NALE repeal rejection explained

Treasury NALE NALI repeal SIS Act joint bodies submission

Treasury has outlined some of the reasons it has rejected industry calls to repeal the NALE regime, noting it was best suited to address non-arm’s-length issues within SMSFs.

Treasury has revealed the reasons it has rejected industry calls to repeal the non-arm’s-length expenditure (NALE) regime in favour of amendments to the Superannuation Industry (Supervision) (SIS) Act is the super laws are insufficient to address tax advantages for an SMSF stemming from non-arm’s-length dealings.

The government department made the admission as part of an answer to questions on notice directed to it by the Senate Standing Committee on Economics, which is examining the Treasury Laws Amendment (Small Business and Charities and Other Measures) Bill 2023, which contains proposed NALE changes in Schedule 7.

In the response, Treasury stated it had received a joint submission in February from seven industry bodies calling for a complete repeal of the NALE rules and the adoption of provisions in the SIS Act to address NALE arrangements within SMSFs.

“Treasury carefully considered the proposal outlined in the joint submission when providing advice to the government. The joint bodies’ proposal would involve the repeal of anti-avoidance provisions that have been in place since 2019. This presents a number of concerns,” it stated.

The first of these concerns related to the ability to address and unwind non-arm’s-length income (NALI) and NALE arrangements via the Income Tax Assessment Act (ITAA) 1997, which was claimed to be a better vehicle to do so than the SIS Act.

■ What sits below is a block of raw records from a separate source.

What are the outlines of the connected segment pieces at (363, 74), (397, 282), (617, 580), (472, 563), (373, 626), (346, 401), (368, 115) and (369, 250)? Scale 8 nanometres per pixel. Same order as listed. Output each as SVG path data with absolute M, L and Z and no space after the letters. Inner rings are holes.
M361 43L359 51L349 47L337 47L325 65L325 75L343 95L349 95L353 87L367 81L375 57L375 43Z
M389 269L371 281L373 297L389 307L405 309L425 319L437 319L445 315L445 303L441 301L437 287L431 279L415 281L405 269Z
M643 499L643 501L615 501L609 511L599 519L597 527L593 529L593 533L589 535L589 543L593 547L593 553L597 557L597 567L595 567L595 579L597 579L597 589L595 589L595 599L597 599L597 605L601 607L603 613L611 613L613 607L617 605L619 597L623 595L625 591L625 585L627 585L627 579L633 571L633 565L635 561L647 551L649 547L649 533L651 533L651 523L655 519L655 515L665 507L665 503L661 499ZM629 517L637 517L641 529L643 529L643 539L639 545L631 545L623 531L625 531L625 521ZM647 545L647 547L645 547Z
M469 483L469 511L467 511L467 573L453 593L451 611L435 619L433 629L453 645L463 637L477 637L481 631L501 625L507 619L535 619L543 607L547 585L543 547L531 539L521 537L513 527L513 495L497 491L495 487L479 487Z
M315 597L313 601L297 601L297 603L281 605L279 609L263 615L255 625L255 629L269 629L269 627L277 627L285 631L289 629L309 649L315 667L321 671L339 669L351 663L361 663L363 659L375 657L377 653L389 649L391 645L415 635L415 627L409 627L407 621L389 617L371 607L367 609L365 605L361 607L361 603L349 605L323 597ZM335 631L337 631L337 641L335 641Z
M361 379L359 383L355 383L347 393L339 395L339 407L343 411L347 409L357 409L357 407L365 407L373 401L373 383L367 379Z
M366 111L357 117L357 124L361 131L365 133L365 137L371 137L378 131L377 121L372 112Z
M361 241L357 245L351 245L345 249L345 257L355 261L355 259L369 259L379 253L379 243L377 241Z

“The NALI and NALE provisions are contained in the ITAA rather than the trustee penalties framework in the SIS Act due to the substantial opportunities for non-arm’s-length dealings to generate illegitimate tax advantages for the fund,” Treasury said.

“Addressing non-arm’s-length arrangements directly through the ITAA allows these illegitimate tax advantages to be unwound by taxing income in future years at the highest marginal tax rate.

“Regulatory consequences under the SIS Act would involve more uncertain outcomes as the tax treatment of the arrangement would not be affected. This may mean a one-off trustee penalty is outweighed by the ongoing benefits from superannuation tax concessions for the rest of the life of the related asset.”

Treasury also noted existing ATO guidance on in-specie contributions was not fit-for-purpose in regard to NALE as in-specie contributions only apply where a shortfall was provided and its purpose was to benefit one or more particular members of the fund or all of the members in general.

“This purpose will not be present in arrangements where an expense is incurred by a fund at below arm’s-length terms, unless there is evidence demonstrating the shortfall was intended to benefit members of the fund,” it said.

“The ATO guidance does not provide funds with a basis to retrospectively treat a NALE shortfall amount as a contribution when that was not the intent of the arrangement.”

Treasury added that any amendments to existing contribution rules to assign NALE shortfall amounts as contributions to particular members would result in ‘complex and burdensome administrative interactions’ between superannuation fund contributions, fund transactions and personal income tax settings and Schedule 7 would be “retained as a targeted and proportionate anti-avoidance measure.”